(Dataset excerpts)
# # # # #

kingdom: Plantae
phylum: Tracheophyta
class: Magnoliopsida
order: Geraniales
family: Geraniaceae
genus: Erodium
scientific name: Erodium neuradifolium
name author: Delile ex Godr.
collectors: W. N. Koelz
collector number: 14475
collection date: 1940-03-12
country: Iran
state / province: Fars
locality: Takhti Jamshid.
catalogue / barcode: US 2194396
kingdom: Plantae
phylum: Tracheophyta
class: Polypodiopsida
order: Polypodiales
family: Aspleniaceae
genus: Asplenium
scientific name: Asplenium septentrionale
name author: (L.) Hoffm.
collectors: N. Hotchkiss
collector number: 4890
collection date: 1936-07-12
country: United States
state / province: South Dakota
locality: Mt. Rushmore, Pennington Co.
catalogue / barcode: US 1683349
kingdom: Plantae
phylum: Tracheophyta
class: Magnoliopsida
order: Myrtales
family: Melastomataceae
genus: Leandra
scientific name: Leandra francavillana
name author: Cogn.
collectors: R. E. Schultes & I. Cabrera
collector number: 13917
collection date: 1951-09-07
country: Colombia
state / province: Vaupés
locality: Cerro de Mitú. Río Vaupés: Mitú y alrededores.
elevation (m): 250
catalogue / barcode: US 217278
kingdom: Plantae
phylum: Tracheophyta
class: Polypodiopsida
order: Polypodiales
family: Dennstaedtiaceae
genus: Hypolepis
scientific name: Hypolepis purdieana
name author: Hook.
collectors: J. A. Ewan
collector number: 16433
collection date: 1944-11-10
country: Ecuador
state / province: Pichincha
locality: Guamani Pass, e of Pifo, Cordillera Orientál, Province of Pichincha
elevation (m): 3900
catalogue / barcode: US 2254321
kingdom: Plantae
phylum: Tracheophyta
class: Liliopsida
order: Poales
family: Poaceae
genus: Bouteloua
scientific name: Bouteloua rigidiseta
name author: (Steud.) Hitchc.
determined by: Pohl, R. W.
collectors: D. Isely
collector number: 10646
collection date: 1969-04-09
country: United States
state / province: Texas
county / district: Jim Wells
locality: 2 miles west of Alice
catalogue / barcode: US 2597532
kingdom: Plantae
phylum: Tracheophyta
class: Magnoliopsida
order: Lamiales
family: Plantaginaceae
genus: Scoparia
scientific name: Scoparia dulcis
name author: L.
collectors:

# # # # #

Given exercise
Return, unchanged, the lines of the entries from the one containing "catalogue / barcode: US 217278" through the last line of the entries, including both of those lines.

Reply to the task
catalogue / barcode: US 217278
kingdom: Plantae
phylum: Tracheophyta
class: Polypodiopsida
order: Polypodiales
family: Dennstaedtiaceae
genus: Hypolepis
scientific name: Hypolepis purdieana
name author: Hook.
collectors: J. A. Ewan
collector number: 16433
collection date: 1944-11-10
country: Ecuador
state / province: Pichincha
locality: Guamani Pass, e of Pifo, Cordillera Orientál, Province of Pichincha
elevation (m): 3900
catalogue / barcode: US 2254321
kingdom: Plantae
phylum: Tracheophyta
class: Liliopsida
order: Poales
family: Poaceae
genus: Bouteloua
scientific name: Bouteloua rigidiseta
name author: (Steud.) Hitchc.
determined by: Pohl, R. W.
collectors: D. Isely
collector number: 10646
collection date: 1969-04-09
country: United States
state / province: Texas
county / district: Jim Wells
locality: 2 miles west of Alice
catalogue / barcode: US 2597532
kingdom: Plantae
phylum: Tracheophyta
class: Magnoliopsida
order: Lamiales
family: Plantaginaceae
genus: Scoparia
scientific name: Scoparia dulcis
name author: L.
collectors:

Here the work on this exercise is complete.